That is all the depth AFCAT needs. Do not invest more than five minutes of prep here.
Common AFCAT trap patterns
- Forgetting the overlap subtraction in OR problems. P(red card or king) is not 26/52 + 4/52. The two red kings are double-counted, so subtract 2/52. Correct answer: 28/52 = 7/13.
- Reading "at least one" as "exactly one". At least one means one or more — handle it through the complement: 1 − P(none).
- Mixing replacement and no-replacement. Always re-read the question after solving. If the wording says "the ball is not replaced" and you used the same denominator for both draws, you have over-counted.
- Ordered versus unordered pairs in two-dice problems. The 36-outcome sample space is ordered, so (3, 4) and (4, 3) are distinct. Treat the dice as distinguishable even if they look identical.
- Counting the joker. Standard AFCAT problems use a 52-card pack with no jokers. If the question explicitly says "pack of 54 cards including jokers", adjust both numerator and denominator.
- Confusing "at most" with "at least". At most 2 means 0, 1, or 2; at least 2 means 2 or more. The complements differ.
Time budget for the section
AFCAT Numerical Ability has 18 to 22 questions in roughly 33 to 36 minutes. The benchmark is about 100 seconds per item, but you should bank time on easy topics like probability so that you can spend extra time on data interpretation or mixtures.
| Probability sub-pattern | Target time |
|---|---|
| Single die or single coin item | 20–30 seconds |
| Single card draw | 30 seconds |
| Two-dice sum item | 40–50 seconds |
| Ball drawing without replacement | 60–75 seconds |
| OR with overlap, or at-least-one | 60–90 seconds |
If you have memorised the two-dice sum table and the card-pack composition, you should comfortably finish any AFCAT probability item inside 60 seconds.
Worked AFCAT-style examples
A die is rolled. Find the probability that the face shows a number that is a multiple of 3.
Sample space: {1, 2, 3, 4, 5, 6} so n(S) = 6. Multiples of 3 in this set: {3, 6} so n(E) = 2. P = 2/6 = 1/3.
Two dice are rolled together. What is the probability that the sum of the two faces is 8?
Total outcomes = 36. Pairs giving sum 8: (2,6), (3,5), (4,4), (5,3), (6,2) — 5 pairs. P = 5/36.
Three fair coins are tossed simultaneously. Find the probability of getting at least one head.
Total outcomes = 8. The only outcome with no head is TTT. P(no head) = 1/8. P(at least one head) = 1 − 1/8 = 7/8.
Two coins are tossed. Find the probability of getting exactly one tail.

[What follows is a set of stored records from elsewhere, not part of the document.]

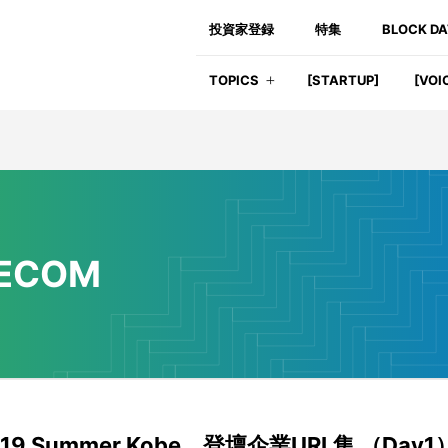
投資家登録
特集
BLOCK D
TOPICS
[STARTUP]
[VOI
ECOM
2019 Summer Kobe、登壇企業URL集 （Day1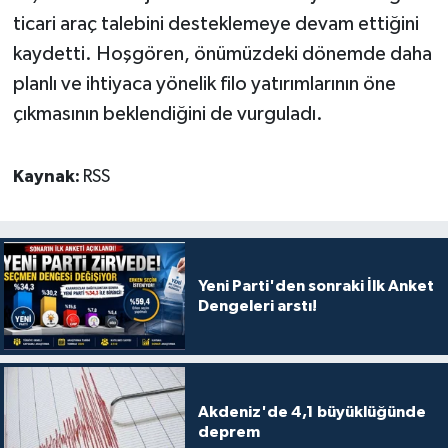
ticari araç talebini desteklemeye devam ettiğini
kaydetti. Hoşgören, önümüzdeki dönemde daha
planlı ve ihtiyaca yönelik filo yatırımlarının öne
çıkmasının beklendiğini de vurguladı.
Kaynak:
RSS
Yeni Parti'den sonraki İlk Anket
Dengeleri arstı!
Akdeniz'de 4,1 büyüklüğünde
deprem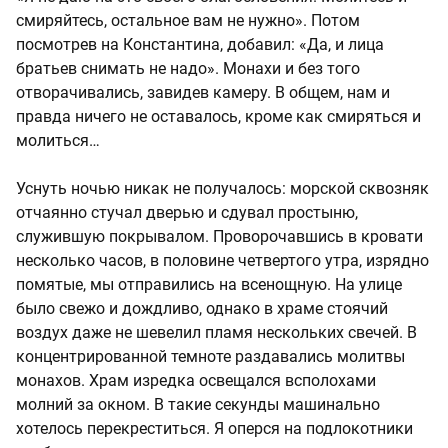
смиряйтесь, остальное вам не нужно». Потом
посмотрев на Константина, добавил: «Да, и лица
братьев снимать не надо». Монахи и без того
отворачивались, завидев камеру. В общем, нам и
правда ничего не оставалось, кроме как смиряться и
молиться…
Уснуть ночью никак не получалось: морской сквозняк
отчаянно стучал дверью и сдувал простыню,
служившую покрывалом. Проворочавшись в кровати
несколько часов, в половине четвертого утра, изрядно
помятые, мы отправились на всенощную. На улице
было свежо и дождливо, однако в храме стоячий
воздух даже не шевелил пламя нескольких свечей. В
концентрированной темноте раздавались молитвы
монахов. Храм изредка освещался всполохами
молний за окном. В такие секунды машинально
хотелось перекреститься. Я оперся на подлокотники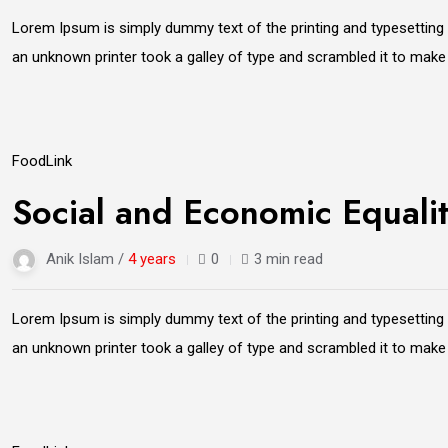
Lorem Ipsum is simply dummy text of the printing and typesetting
an unknown printer took a galley of type and scrambled it to mak
21
Food
Link
Jun
Social and Economic Equali
Anik Islam /
4 years
0
3 min read
Lorem Ipsum is simply dummy text of the printing and typesetting
an unknown printer took a galley of type and scrambled it to mak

Sample space: {HH, HT, TH, TT}. Outcomes with exactly one tail: HT and TH. P = 2/4 = 1/2.
From a well-shuffled pack of 52 cards, one card is drawn. Find the probability that the card is a queen or a heart.
Queens = 4, hearts = 13, queen of hearts is counted in both. Favourable = 4 + 13 − 1 = 16. P = 16/52 = 4/13.
From a pack of 52 cards, one card is drawn at random. What is the probability that it is a black face card?
Black face cards = 3 (J, Q, K) in spades + 3 in clubs = 6. P = 6/52 = 3/26.
A bag contains 5 white and 7 black balls. Two balls are drawn at random without replacement. Find the probability that both are black.
Total ways to choose 2 from 12 = C(12, 2) = 66. Ways to choose 2 black from 7 = C(7, 2) = 21. P = 21/66 = 7/22.
A bag holds 4 red and 6 green balls. Two balls are drawn with replacement. Find the probability that both are red.
With replacement, each draw is independent and has P(red) = 4/10 = 2/5. P(both red) = (2/5) × (2/5) = 4/25.
A box has 3 white, 4 red, and 5 blue marbles. One marble is drawn. Find the probability that it is not blue.
Total = 12. Not blue = white + red = 3 + 4 = 7. P = 7/12. Or use complement: 1 − 5/12 = 7/12.
Two dice are rolled. Find the probability that the product of the numbers shown is even.
Product is odd only when both faces are odd. Odd faces: {1, 3, 5} so 3 × 3 = 9 outcomes. P(product odd) = 9/36 = 1/4. P(product even) = 1 − 1/4 = 3/4.
A and B are two mutually exclusive events such that P(A) = 1/3 and P(B) = 1/4. Find P(A or B).
Mutually exclusive means P(A and B) = 0. So P(A or B) = P(A) + P(B) = 1/3 + 1/4 = 4/12 + 3/12 = 7/12.
A bag has 6 red and 4 blue balls. Three balls are drawn at random without replacement. Find the probability that all three are red.
Total ways to choose 3 from 10 = C(10, 3) = 120. Ways to choose 3 red from 6 = C(6, 3) = 20. P = 20/120 = 1/6.
Exam-day strategy
- Write down n(S) the moment you read a probability question. If the total outcomes are unclear, you cannot trust the answer.
- For any 'at least one' problem, default to the complement: 1 − P(none). It is faster than summing the cases of exactly one, exactly two, and so on.
- When two events are joined by 'or', check whether they can both happen together. If yes, subtract the intersection.
- If the question involves two draws, look for the words 'with replacement' or 'without replacement' before computing.
- Reduce the final fraction. AFCAT options are always given in lowest terms, so 4/8 will not appear — 1/2 will.
- Memorise the sample-space sizes (2, 4, 6, 8, 36, 52) and the two-dice sum frequencies (1, 2, 3, 4, 5, 6, 5, 4, 3, 2, 1).
- Aim for 45 to 60 seconds per probability item. If you stall, mark and revisit.
Practise Basic Probability for AFCAT
Drill AFCAT-pattern basic probability with dice, coins, cards, and ball-drawing problems — every standard sample space covered, with timed mocks and worked solutions.
Start free AFCAT practiceFrequently asked questions
How many probability questions appear in AFCAT?
On average about 1 question per paper from basic probability, sometimes two when the Numerical Ability section is light on data interpretation.
Is conditional probability tested in AFCAT?
Very rarely. When it does appear it is restricted to one-line questions solvable by shrinking the sample space, not Bayes' theorem.
Do I need to learn permutations and combinations for AFCAT probability?
Only the basics — C(n, 1), C(n, 2), and occasionally C(n, 3) for ball-drawing problems. There are no large factorial computations.
Are card and dice questions equally likely?
Cards and dice together account for the majority of AFCAT probability items. Ball-drawing problems come next, and coin-tossing is the least frequent.
What is the most common mistake candidates make?
Forgetting to subtract the intersection in 'A or B' questions when the two events overlap — for example, treating king and heart as if they were mutually exclusive.
Should I memorise the two-dice sum table?
Yes. The frequencies 1, 2, 3, 4, 5, 6, 5, 4, 3, 2, 1 for sums 2 through 12 save you 30 seconds per two-dice item.